Der neue Amtspräsident Maaßen beschreibt die Behörde mit rund 2700 Bediensten als ein "großes Schiff" und betont, dass es "auf den richtigen Kurs gebracht werden muss, mit Augenmaß, behutsam, aber wir müssen mit dem Bundesministerium des Innern und mit der Mitarbeiterschaft den richtigen Kurs festlegen, um es auf das richtige Ziel zu justieren."

Maaßen steckt in der Zwickmühle, seinen Vorgänger nicht zu diskreditieren, aber dennoch die Probleme nicht zu relativieren. Er wird nicht konkreter, ob es, um in seinem Bild zu bleiben, nur ein Problem im Maschinenraum und/oder auch des Kapitäns ist.

"Fehlleistungen"

Eine Bilanz der von Eisvogels Stabsstelle aufzudeckenden Schwachstellen steht noch aus. Umso vorsichtiger und umständlicher formuliert Maaßen den Stand der Dinge: "Dieses Vertrauen, das wir verloren haben durch die Umstände im Zusammenhang mit der Aufdeckung des NSU und den so genannten Aktenvernichtungen, müssen wir wieder herstellen."

Kurz darauf wird er deutlicher und spricht von einer "Aktenschredder"-Aktion. Die Mitarbeiter seien verunsichert und hätten mit "großem Schrecken zur Kenntnis genommen", dass solche "Fehlleistungen" möglich gewesen seien.

Der Innenexperte in der Unionsbundestagsfraktion, Clemens Binninger, hat sich für eine stärkere Zentralisierung der Arbeit der Sicherheitsbehörden und die Einsetzung eines Geheimdienstbeauftragten des Bundestags ausgesprochen.

"Wissen und Information ist genug vorhanden, aber leider nicht die notwendige Analysefähigkeit, die die gesamte Sicherheitsarchitektur verbindet", sagte der Unions-Obmann im parlamentarischen NSU-Untersuchungsausschuss der "Leipziger Volkszeitung". Viele Informationen im Zusammenhang mit der NSU sei liegen geblieben, sagte Binninger.

Kritik aus der Opposition

Auch der innenpolitische Sprecher der SPD-Fraktion, Michael Hartmann, hat umfassende Reformen gefordert: "Fenster und Türen müssen aufgemacht werden." Schon vor dem Skandal um die Neonazi-Mordserie sei der Reformbedarf offensichtlich gewesen, sagte er der Nachrichtenagentur dpa.
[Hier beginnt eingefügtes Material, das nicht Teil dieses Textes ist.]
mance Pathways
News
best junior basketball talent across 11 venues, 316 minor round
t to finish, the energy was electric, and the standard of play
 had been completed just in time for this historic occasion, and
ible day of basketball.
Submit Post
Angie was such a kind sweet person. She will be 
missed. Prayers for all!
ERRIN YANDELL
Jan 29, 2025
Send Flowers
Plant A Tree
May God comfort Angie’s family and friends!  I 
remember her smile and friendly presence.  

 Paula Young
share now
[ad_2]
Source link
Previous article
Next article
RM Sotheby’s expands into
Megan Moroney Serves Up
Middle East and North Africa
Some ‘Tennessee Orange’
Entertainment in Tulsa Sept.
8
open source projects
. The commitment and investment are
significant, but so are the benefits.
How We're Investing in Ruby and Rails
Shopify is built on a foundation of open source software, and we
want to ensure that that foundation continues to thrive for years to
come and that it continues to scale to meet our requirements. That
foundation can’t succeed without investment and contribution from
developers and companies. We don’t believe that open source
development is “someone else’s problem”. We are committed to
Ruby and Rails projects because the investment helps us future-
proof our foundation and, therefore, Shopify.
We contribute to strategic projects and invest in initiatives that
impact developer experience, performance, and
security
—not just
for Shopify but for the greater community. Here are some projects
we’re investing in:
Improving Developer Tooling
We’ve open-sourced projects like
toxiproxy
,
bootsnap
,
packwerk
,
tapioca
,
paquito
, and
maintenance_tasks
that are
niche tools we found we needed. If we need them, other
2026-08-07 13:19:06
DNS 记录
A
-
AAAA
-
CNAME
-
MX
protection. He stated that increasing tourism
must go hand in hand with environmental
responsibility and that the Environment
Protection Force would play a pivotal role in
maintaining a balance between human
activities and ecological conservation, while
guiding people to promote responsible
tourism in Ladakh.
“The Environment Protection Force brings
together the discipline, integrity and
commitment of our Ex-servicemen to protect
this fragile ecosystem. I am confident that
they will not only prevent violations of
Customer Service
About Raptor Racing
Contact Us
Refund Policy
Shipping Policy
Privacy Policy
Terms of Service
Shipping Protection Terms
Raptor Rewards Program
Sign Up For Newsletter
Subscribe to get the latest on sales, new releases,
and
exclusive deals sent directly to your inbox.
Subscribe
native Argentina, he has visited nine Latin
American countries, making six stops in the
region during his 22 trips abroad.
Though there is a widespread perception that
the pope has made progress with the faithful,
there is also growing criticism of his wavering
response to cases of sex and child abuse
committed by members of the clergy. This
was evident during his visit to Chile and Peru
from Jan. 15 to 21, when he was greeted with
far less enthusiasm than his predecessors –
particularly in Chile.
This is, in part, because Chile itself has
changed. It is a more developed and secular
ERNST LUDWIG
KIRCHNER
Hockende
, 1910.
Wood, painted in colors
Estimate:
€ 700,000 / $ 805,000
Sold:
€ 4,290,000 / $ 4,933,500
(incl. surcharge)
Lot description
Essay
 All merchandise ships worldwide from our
Die Bekämpfung des Rechtsextremismus müsse effektiver werden; das Bund-Länder-Verhältnis beim Verfassungsschutz neu strukturiert werden. Das Bundesamt müsse Aufgaben bündeln und zusammenführen, die Länder müssten ihre Erkenntnisse besser mitteilten. Dies sei teilweise "aus primitivster Eitelkeit" in der Vergangenheit nicht geschehen. "Provinzialismus und Kleinstaaterei dürfen nicht dominieren", beklagt Hartmann.

Kritik kam von den Grünen. Deren Parlamentarische Geschäftsführer im Bundestag, Volker Beck, sagte, mit Maaßen habe Friedrich einen seiner "Gefolgsleute" an die Spitze des BfV gesetzt. Das lasse kaum auf mehr Transparenz hoffen. Petra Pau vom Fraktionsvorstand der Linken bezweifelte, ob ein "Generalumbau" des Verfassungsschutzes wirklich beabsichtigt sei.